第七百二十二章 有壓力的日子(2/2)
好消息是,林子裡那種名叫『秦嶺古箏』的蜘蛛留下的蛛絲很少,只有寥寥十餘根,不會對環境造成進一步影響。
鄭清兩人能夠碰到它們,實在說不清是運氣好還是不好。
壞消息是,留下蛛絲的蜘蛛沒找到,不知道還在不在學府——當然,後續抓捕工作將由學校占卜團與校工委合作,應該很快就會有結果。
鄭清懶洋洋的在回執末尾勾了一個『非常滿意』,然後信紙主動折回成那隻白色紙鶴,拍了拍翅膀,不慌不忙離開了男巫們的宿舍。
「你有沒有試著勾過『不滿意』的評價?」剛剛一直裝死的胖巫師此刻驟然活了過來,興致勃勃的看向年輕公費生。
鄭清摩挲著手中那塊墨玉,心底默默重複著活化術的技巧,沒有搭理他。
「據說勾了不滿意的紙鶴,半路失事的概率非常高。」蕭笑不知為何,也對這個話題產生了興趣,扶了扶眼鏡,提及自己聽說的某個傳言:「要知道,巫師們的同理心都非常強,尤其對類似紙鶴這樣具有『模糊存在意義』的……很少有人願意為了一點意見,而放任它們死於非命。」
「什麼是『模糊存在意義』?」鄭清對這個陌生的詞很感興趣。
而辛胖子則習慣性駁斥起蕭笑的觀點來:「讓它們『死於非命』或者『半路失事』的又不是我們,為什麼要主動攬過這種道德壓力呢?」
蕭笑先回答了鄭清的問題。
「所謂『模糊存在意義』,就是說紙鶴因為寄託了巫師的『信』與『念』而更具存在價值,某種意義上,它甚至可以算是巫師的『思念體』變種——思念體是一種特殊的魔法投影——這與其他鍊金生命有著非常顯著的區別。」
說到這裡,蕭笑頓了頓,然後才補充道:「當然,這些都是我總結的概念,聯盟與《大百科全書》里沒有這種說辭。」
果然。
鄭清無聲的翻了個白眼,身子向後一仰,躺在床上繼續揉搓起手心裡那塊墨玉來。他剛剛還在好奇,自己之前預習分身變形術的時候,可沒有在書本上見到過『模糊存在意義』這種含糊不清的魔法概念。

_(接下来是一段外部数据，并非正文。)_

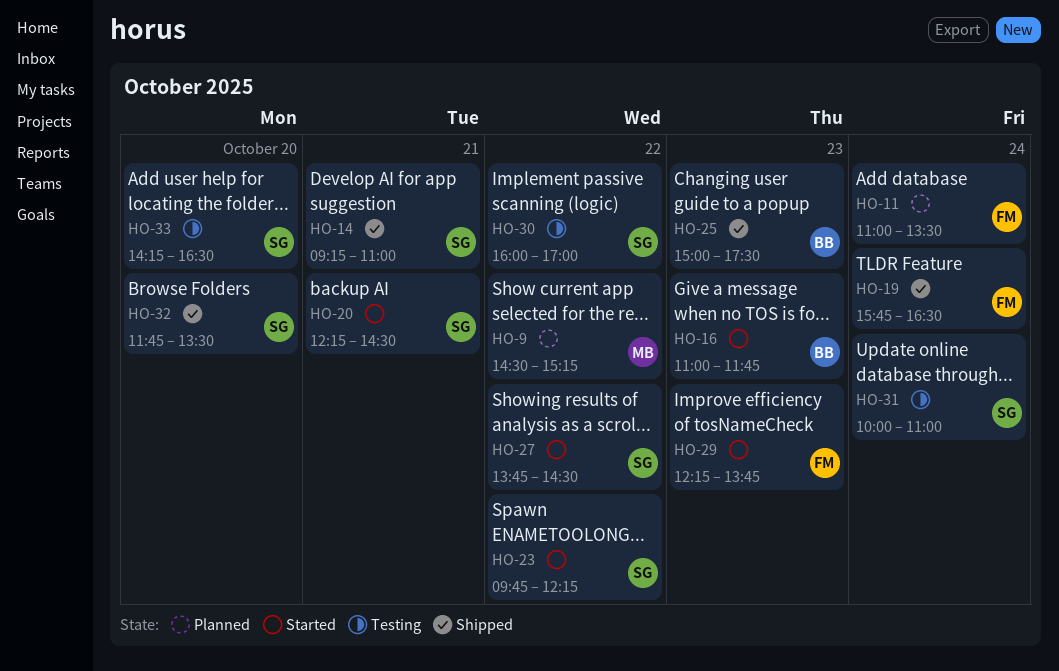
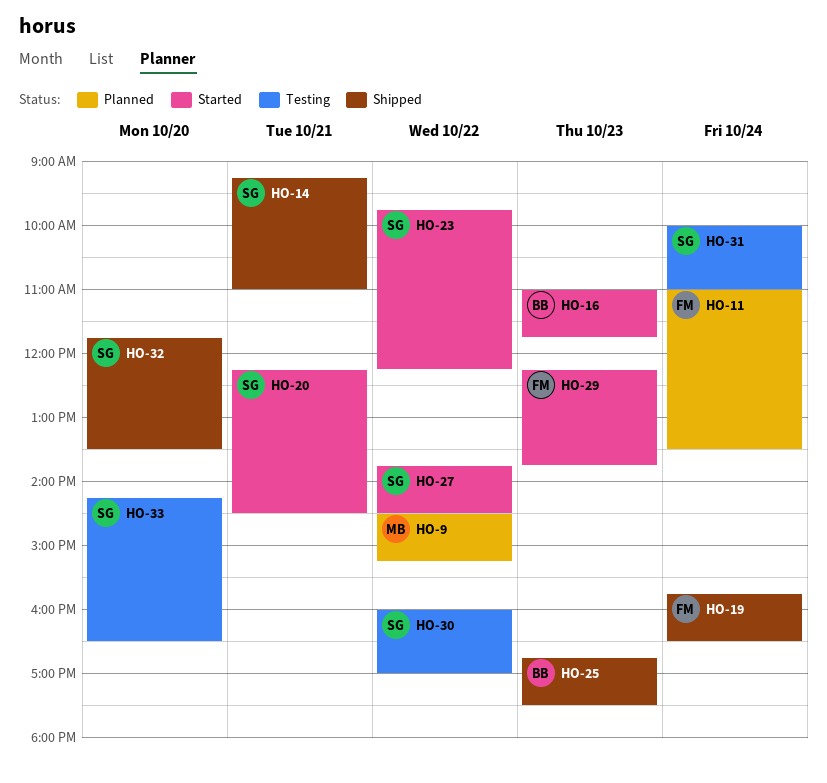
HO-25, begins: 15:00 -> 16:45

「至於壓力,」蕭大博士把目光轉向胖巫師,態度驟然激烈了起來:「所有人的壓力都是自己找的。不論道德的、還是現實的、亦或者環境的。不存在主動或者被動這種區別……具體到紙鶴上,類似於一個杯子或者一個毛絨玩具,想丟就丟,為什麼一定要想像它是活的,會在垃圾堆里淒悽慘慘回憶自己躺在沙發上香噴噴的舊事呢?這種過度共情是病,要治!」
胖巫師眨了眨眼睛,轉頭看向鄭清,用口型無聲的詢問『博士受什麼刺激了』。
鄭清又不是蕭笑肚子裡的蛔蟲,怎麼可能知道——不過想來應該是司馬楊雲有個舊娃娃或者類似的舊物想丟又不想丟,然後把糾結傳遞到蕭笑身上,導致他脾氣變得有些暴躁。
倒是蕭大博士剛剛提的『所有壓力都是自找的』幾個字,他頗有不同見解。
在鄭清看來,自己所有的壓力都是別人給的。
不論被迫成為名義上的青丘姑爺,還是被迫提前畢業,亦或者被無名小輩詛咒。
想到詛咒,鄭清摩挲墨玉的手微微停了停,轉而翻出另一個紅寶石戒指——這是七宗罪的身份戒,下午的時候他收到其他魔鬼們的確認消息,明晚的聚會照舊進行。